This post describes how to calculate a confidence interval on a sample set of more than 30 observations. For this example let's start out with some data of number of e-commerce orders by country (Germany in this case).
In this example we're going to use a 95% confidence interval (CI) that allows us to say something along the lines of "with 95% confidence we can predict that we will see between x and y number of orders coming in from Germany tomorrow". To start out i've organized the values with two columns (date and country).
To start calculating the confidence interval, I'm gonna start filling out a bunch of values in some column to the left of the table, E or F for example. Let's say my table is named Orders and the column containing order quantity for Germany is called GERMANY, then I will get down the following (using column F):
- Number of observations (=COUNT(Orders[GERMANY]))
- Average (=AVERAGE(Orders[GERMANY]))
- Standard Deviation (=STDEV.S(Orders[GERMANY])
- Confidence Level - for a 95% confidence level this means 0.95
- Significance: (1 - Confidence level), ie. 0.05 (=1-F6 )

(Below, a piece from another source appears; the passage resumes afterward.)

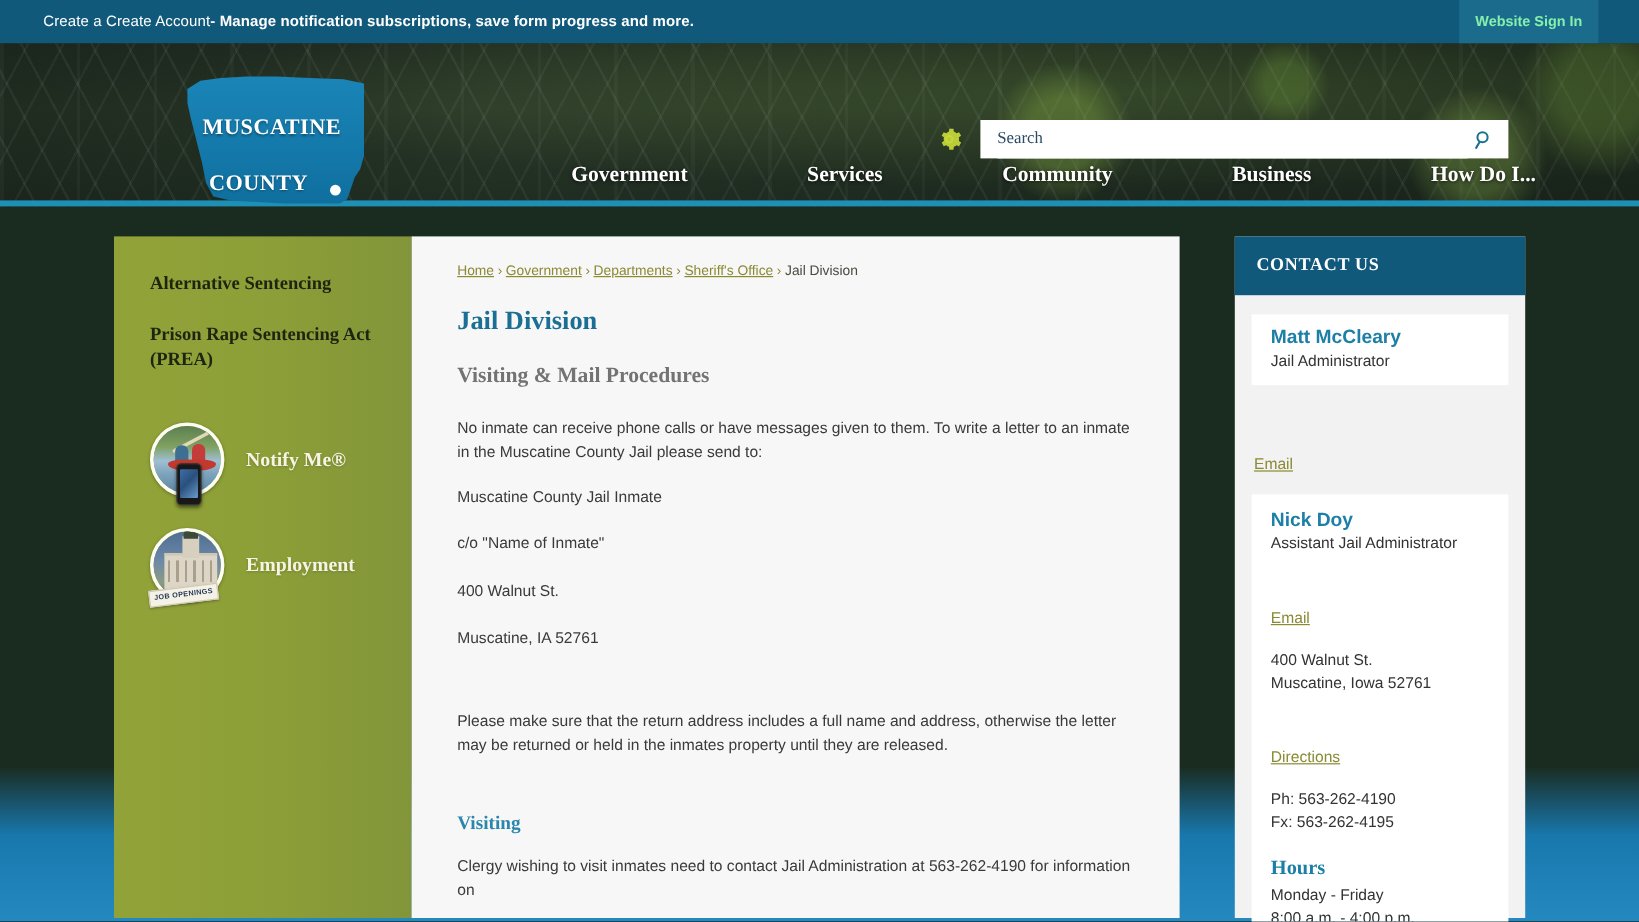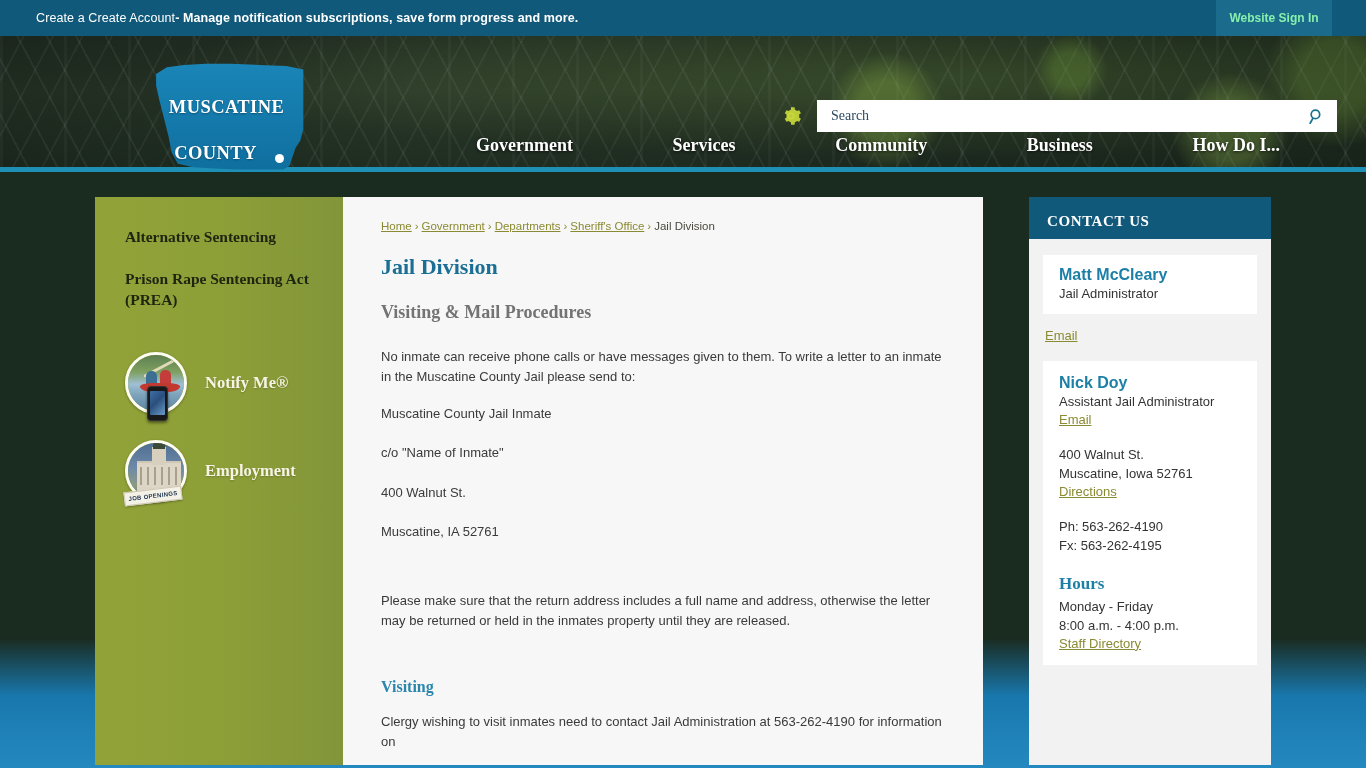"Search" #search-box { width: 520px -> 440px }
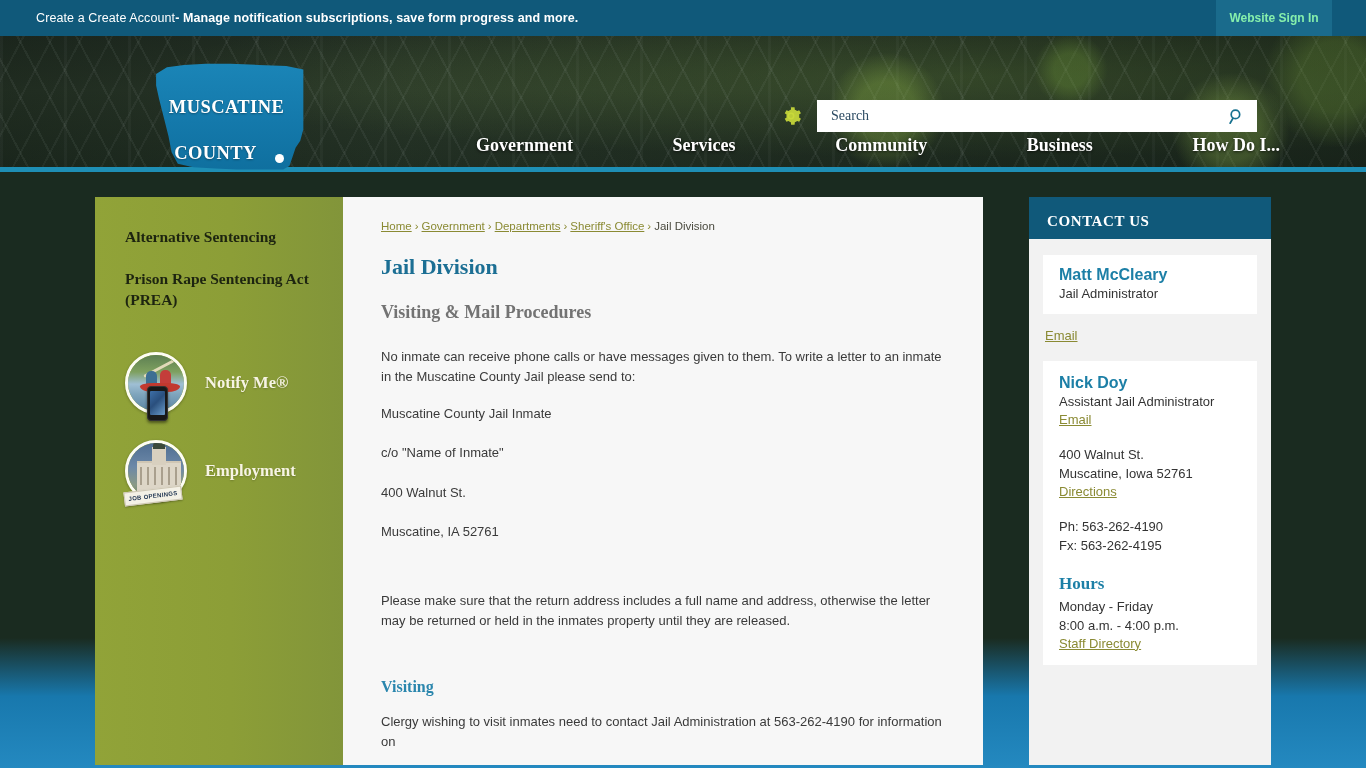"CONTACT US" #contact-header { padding: 16px 16px 9px 18px -> 16px 16px 16px 18px }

- Z-Score: The number of standard deviations from the average where a value is located. In this case we're looking for the z-score within which 95% of the values lie, +/- the number of standard deviations from the mean (=ABS(NORM.S.INV(F7/2))). Absolute values are easier to deal with which is why the ABS function is used.
- Standard error - calculated by dividing the standard deviation by the square root of the number of measurements (=F4/(SQRT(F2))). Ie. the expected error expected to occur per standard deviation.
- Margin of error - the z-score multiplied by the standard error
- Lower Limit - Now we can solve for the lower limit which is the same as the sample mean - the margin of error
- Upper Limit - the sample mean - the margin of error
In other the words the 95% confidence interval lies in the range of 6.9 - 8, which is to say we can, with 95% confidence expect 6.9 - 8 orders from Germany any given day.